A sudden sharp whistle pierced the charged quiet. Judith leaped back, yelping in surprise. More calmly, Paul turned off the teakettle.
“I guess our coffee’s ready,” he said.
“I guess so.” She could barely hear her own voice. She fumbled around with mugs and coffee. Paul poured with steady hands that annoyed her as much as they had just thrilled her. Why wasn’t he a mess of raging hormones like she was? She forced her pounding heart to return to normal. Or tried to. It still insisted on fluttering erratically, but at least she was no longer in danger of fainting.
She had to keep a grip on herself. Her living there was very temporary, and she should keep that in mind. If she didn’t, she’d get involved with a man who would turn her whole world upside down and leave her defenseless for the pain afterward.
They sat across the narrow table from each other. Judith could easily lean forward and begin the kiss again. She forced the temptation away and tried innocuous conversation. “I like your friends. They’re charming.”
“They’re good people.” Paul took a sip of his coffee.
“How is it?” she asked, anxious.
“Good, actually, though it looks like tea in this bag.”

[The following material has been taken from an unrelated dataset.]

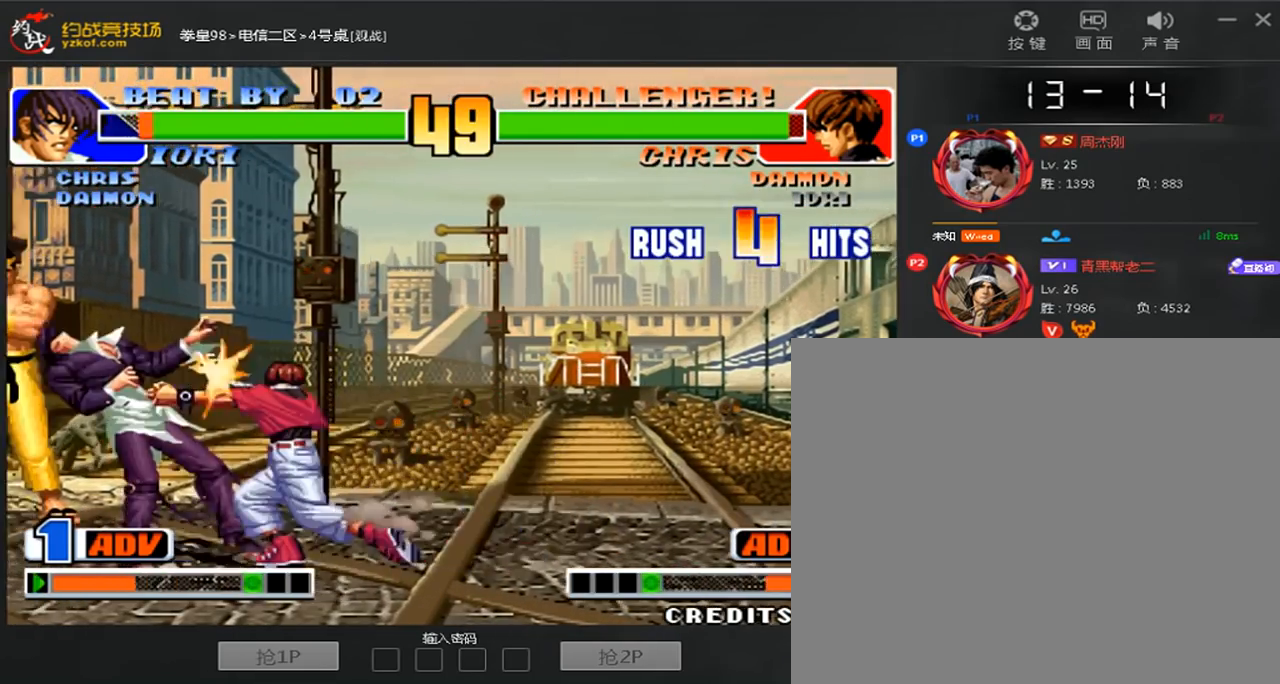
{"dt_ms": 480, "buttons": [], "left_stick": "down-left", "events": []}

“For a cooking idiot like me, it’s a blessing.”
“You sound like you don’t cook anything ever. Don’t you get tired of restaurants?”
She wondered how to answer that and decided the truth would do well enough. “I live at home with my parents.”
Paul raised his eyebrows. “How old are you?”
She flushed. “Twenty-eight.”
“And you don’t cook?”
“I
barely
cook. Not beyond popping something in a microwave.” She clenched her teeth, hating how babyish she sounded. After his problems, she was ashamed even to admit her family’s lifestyle. It would be like throwing it in his face. Lamely, she added, “I … well, my mother had a cook so I never had to learn how. I went to a cooking school once. They threw me out. Now I’m finding out I really don’t have a talent for it.”